Los funcionarios también reciben su rapapolvo: "Incluso para los puestos menos atrayentes se necesitan padrinos" (pág. 265), vegetan entre montones de papeles, más atentos al rango de los demás y a las atenciones que reciben, que al servicio de los ciudadanos. Y así va quedando retratado todo el pueblo ruso, "que está constituido de tal manera que no pueden prosperar más que las reuniones que se convocan para organizar fiestas y banquetes" (pág. 230).

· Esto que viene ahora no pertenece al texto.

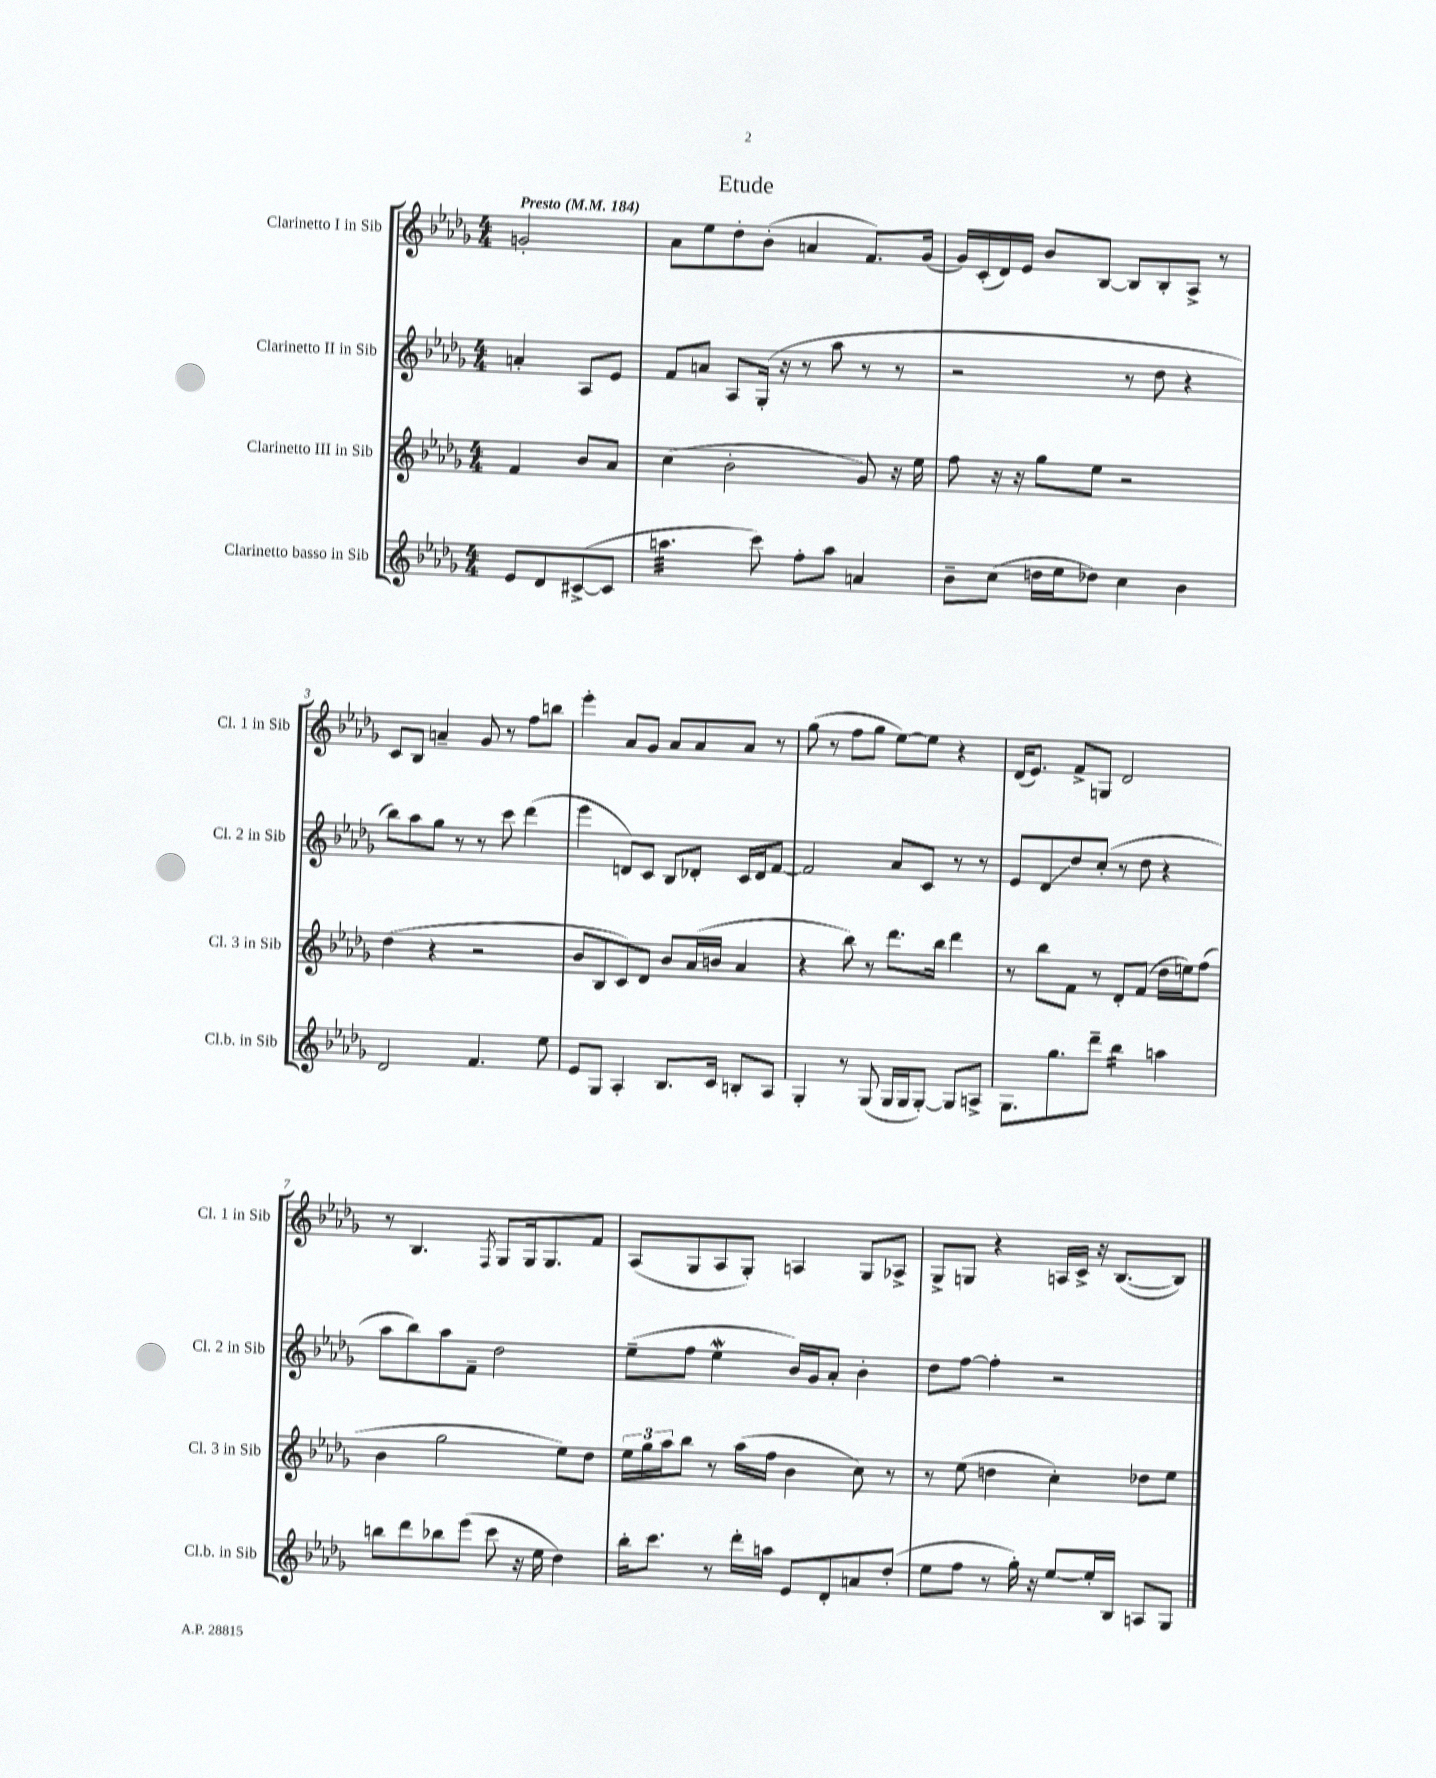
\header { title = "Etude" }
<<
\new StaffGroup <<
\new Staff = "s0" \with { instrumentName = "Clarinetto I in Sib" shortInstrumentName = "Cl. 1 in Sib" } {
    \clef treble \key des \major \numericTimeSignature \time 4/4 \partial 2 \tempo "Presto" 4 = 184
    g'2-. |
    aes'8 ees''8 des''8-. bes'8-.( a'4 f'8.) ges'16( |
    ges'16) c'16-.( des'16) ees'16 bes'8 bes8~ bes8 bes8-. aes8-> r8 |
    c'8 bes8 a'4-- ges'8 r8 f''8 b''8 |
    ees'''4-. aes'8 ges'8 aes'8 aes'8 aes'8 r8 |
    ges''8( r8 f''8 ges''8 ees''8~) ees''8 r4 |
    des'16( ees'8.) f'8-> g8 des'2 |
    r8 bes4. \acciaccatura { f8 } ges8 ges16 ges8. f'8 |
    aes8( ges8 aes8 ges8-.) a4 ges8 aes8-> |
    ges8-> g8 r4 a16 c'16-> r16 bes8.~( bes8) \bar "|." |
}
\new Staff = "s1" \with { instrumentName = "Clarinetto II in Sib" shortInstrumentName = "Cl. 2 in Sib" } {
    \clef treble \key des \major \numericTimeSignature \time 4/4 \partial 2
    a'4-. aes8 ees'8 |
    f'8 a'8 aes8 ges16-.( r16 r8 aes''8 r8 r8 |
    r2 r8 des''8 r4 |
    bes''8) aes''8 ges''8 r8 r8 c'''8 des'''4( |
    ees'''4 d'8) c'8 bes8 des'8-. c'16 des'16 f'8~ |
    f'2 aes'8 c'8 r8 r8 |
    ees'8 des'8\glissando des''8 c''8-.( r8 des''8 r4 |
    aes''8 bes''8) aes''8 f'8-- des''2 |
    ees''8--( f''8 ees''4\mordent bes'16) ges'16 aes'8-. bes'4-. |
    des''8 f''8~ f''4-. r2 \bar "|." |
}
\new Staff = "s2" \with { instrumentName = "Clarinetto III in Sib" shortInstrumentName = "Cl. 3 in Sib" } {
    \clef treble \key des \major \numericTimeSignature \time 4/4 \partial 2
    f'4 bes'8 aes'8 |
    c''4( bes'2-. ges'8) r16 ees''16 |
    f''8 r16 r16 ges''8 ees''8 r2 |
    des''4( r4 r2 |
    bes'8 bes8 c'8) des'8 bes'8 aes'16( b'16 aes'4 |
    r4 bes''8) r8 des'''8. bes''16 des'''4 |
    r8 bes''8 f'8 r8 des'8-. f'8( des''16 e''16) f''8( |
    bes'4 ges''2 ees''8) des''8 |
    \tuplet 3/2 { ees''16 ges''16 aes''16 } bes''8 r8 aes''16( f''16 bes'4 c''8) r8 |
    r8 ees''8( d''4 c''4-.) des''8 ees''8 \bar "|." |
}
\new Staff = "s3" \with { instrumentName = "Clarinetto basso in Sib" shortInstrumentName = "Cl.b. in Sib" } {
    \clef treble \key des \major \numericTimeSignature \time 4/4 \partial 2
    ees'8 des'8 cis'8~->( cis'8 |
    a''4.:32 c'''8) f''8-. a''8 a'4 |
    bes'8-- c''8( d''16 ees''16 des''8) c''4 bes'4 |
    des'2 f'4. ees''8 |
    ees'8 ges8 aes4-. bes8. c'16 b8-. aes8 |
    ges4-. r8 ges8( ges16 ges16 ges8~-.) ges8 a8-> |
    ges8. ges''8. des'''8-- bes''4:16 a''4 |
    b''8 des'''8 bes''8 ees'''8( c'''8 r16 ees''16 des''4) |
    bes''16-. c'''8. r8 des'''16-. a''16 ees'8 des'8-. a'8 des''8-.( |
    ees''8 f''8 r8 ges''16-.) r16 ees''8~ ees''16-. bes16 a8 ges8 \bar "|." |
}
>>
>>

Hay para todos: "Los patriotas que sentados tranquilamente en un rincón y entregados a asuntos compeltamente ajenos, amasan sus pequeñas fortunas construyendo su destino a expensas de otros" (pág. 283).  Y hasta la caída en desgracia de Chíchikov vendrá con autoindulgencia por parte del propio personaje: "Me percaté de que no conseguiría nada por el camino recto" (pág. 408) y que "sólo me aproveché de lo sobrante, me llevé lo que caulquiera se habría llevado" (pág. 277). ¿No suena esto como la justificación de todos los que aquí y ahora se lo han llevado crudo? Para este vasto fresco social tan crítico desde la ironía no hubiera hecho falta tal cantidad de páginas sin acción ninguna, recurrentes en muchas ocasiones. Ello hace que para un lector actual pueda resultar una tarea ardua y sin demasiados alicientes. A veces la imaginación de los personajes viene emparentada con la de D. Quijote, a quien el mismo Gógol cita: "Ahora el carácter ruso tiene un quijotismo que nunca había tenido" (pág. 360). 

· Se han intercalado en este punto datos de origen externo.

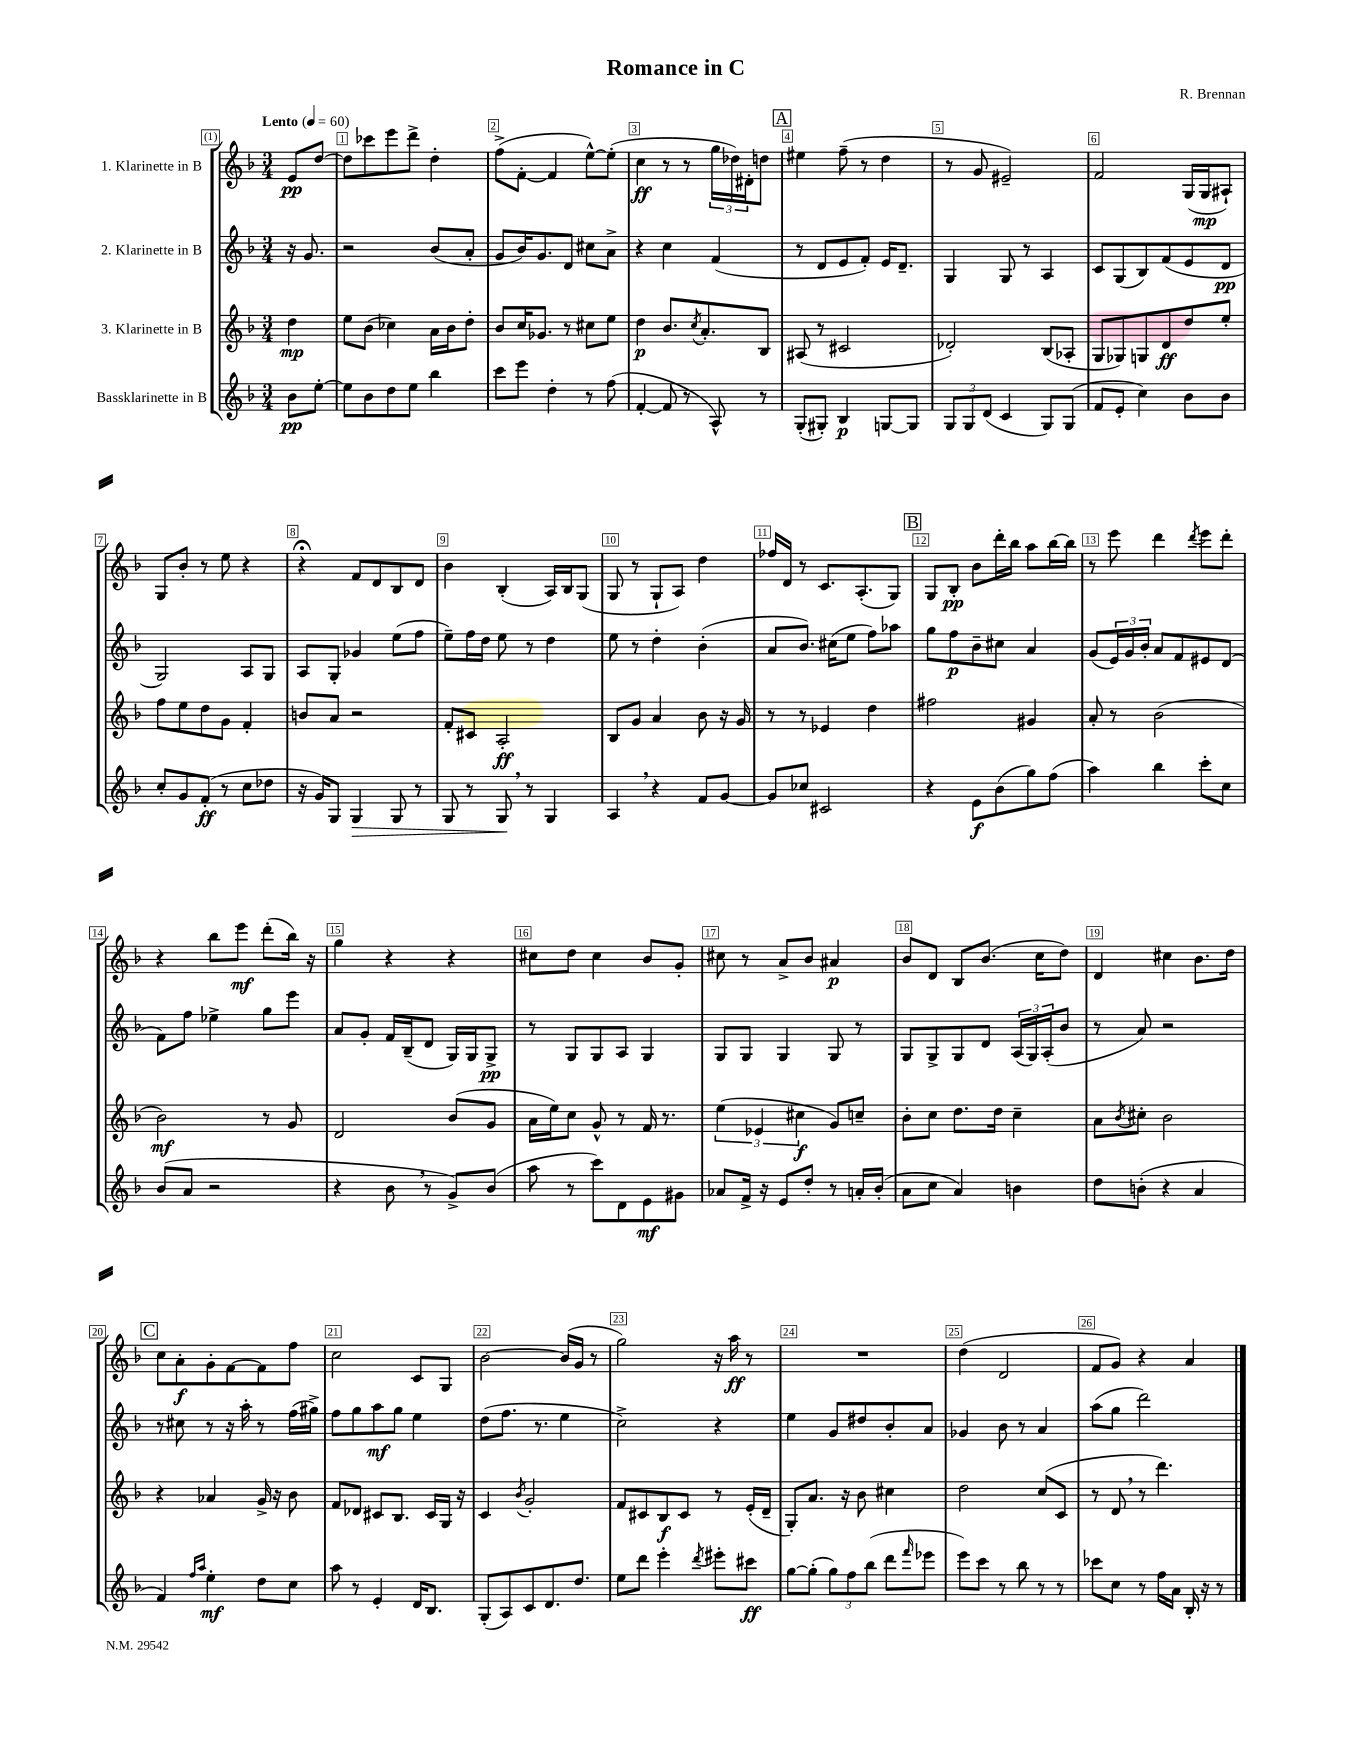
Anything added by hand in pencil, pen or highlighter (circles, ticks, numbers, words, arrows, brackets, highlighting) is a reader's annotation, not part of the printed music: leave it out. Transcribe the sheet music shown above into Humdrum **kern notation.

Al final se pone de manifiesto el ramalazo espiritual que venía ocupando al escritor y así llega la lección que parece haber querido trasmitir con su extensa narración: "Dios exige al hombre que sea creador de bienestar a su alrededor".(pág. 366). No es una motivación demasiado complicada de lograr y seguramente provoca en quien lo consigue mucha más felicidad que la de amasar una fortuna aun a costa de trampear con almas muertas.

José Manuel Mora.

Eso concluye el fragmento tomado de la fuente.